Le Dark Web est évidemment un terrain de prédilection pour les militants de tous bords: hacktivistes, anarchistes, féministes, antiracistes, altermondialistes, etc. Les sites Rebellyon.info ou Citoyens-en-transition.fr, par exemple, disposent d'une adresse en .ONION, ce qui évite aux lecteurs de se faire repérer ou manipuler. En effet, consulter un site web par le navigateur Tor n'empêche pas la connexion d'être interceptée et modifiée. Avec un site caché, en revanche, on est à l'abri de ce genre de risque. Le Dark Web permet également d'utiliser des messageries instantanées particulièrement sécurisées telles que Ricochet, où toutes les communications passent par le réseau Tor. Sur le plan technique, chaque destinataire agit comme un service caché à lui tout seul.

4 - Lancer des alertes

A la suite des révélations de Wikileaks et d'Edward Snowden, les plate-formes permettant de lancer des alertes en toute sécurité se sont multipliées. Elles s'appuient généralement sur le Dark Web pour assurer l'anonymat des lanceurs d'alerte. Deux technologies dominent actuellement le paysage: GlobaLeaks et SecureDrop. La première a été créée par des développeurs italiens. La seconde est l'œuvre de feu Aaron Swartz, célèbre hacker et activiste. Elle est gérée aujourd'hui par la Fondation pour la liberté de la presse. Chacune est utilisée par une trentaine de sites.
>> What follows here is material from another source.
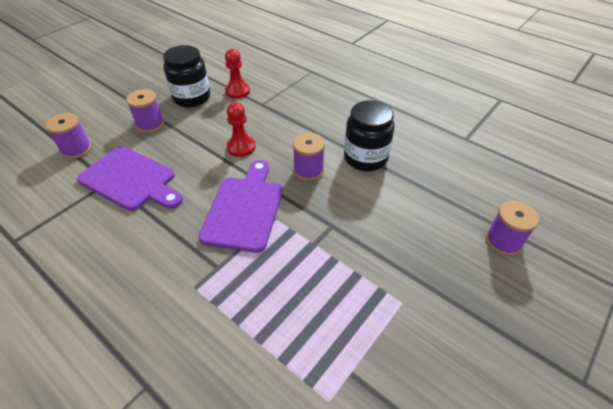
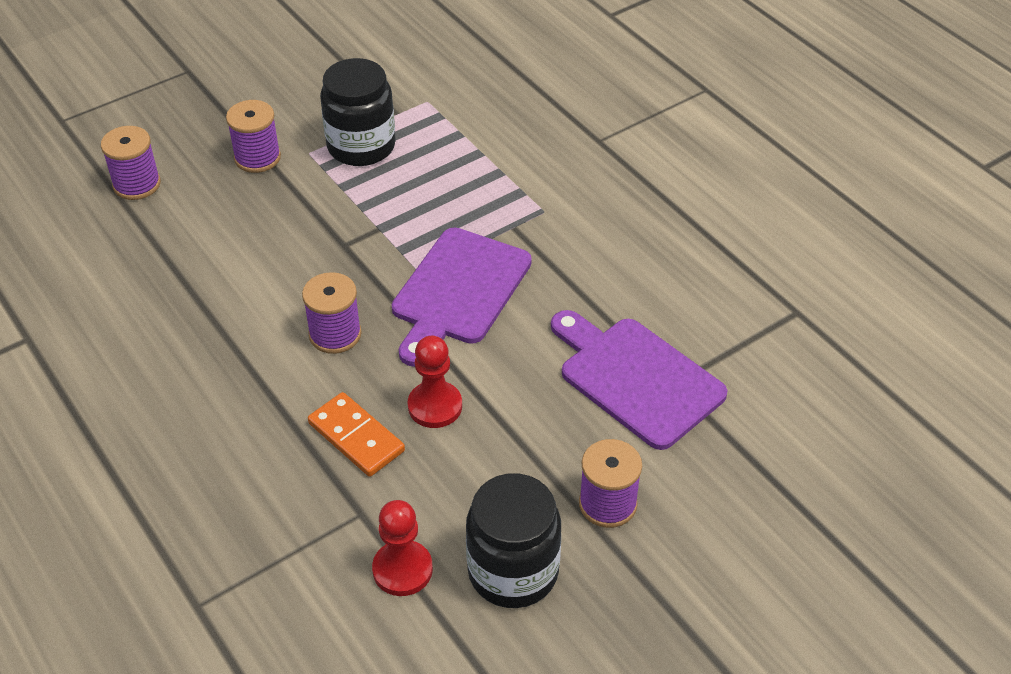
camera: 165 degrees left, 0 degrees up
purple spool [45,113,92,159] -> purple spool moved to [226,100,281,173]
black jar [344,100,395,171] -> black jar moved to [320,58,396,166]
none -> orange domino [308,392,405,477]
On y trouve de tout: des organismes de lutte contre la corruption, des associations écologistes, des partis politiques et, surtout, des sites de presse comme The Washington Post, The New Yorker, The Guardian ou The Intercept.

5 - Acheter en toute liberté

La monnaie préférée du Dark Web, c'est le bitcoin, dont la principale promesse est de préserver un certain anonymat des transactions, un peu comme l'argent liquide. Beaucoup de personnes recherchent cet anonymat sans être pour autant des criminels. Le bitcoin est également une technologie révolutionnaire, qui permet de valider des transactions de manière décentralisée, sans passer par des banques. De nombreuses start-up cherchent actuellement à s'approprier sa technologie sous-jacente, la Blockchain, pour créer de nouveaux services financiers. Ce qui intéresse également les banques traditionnelles.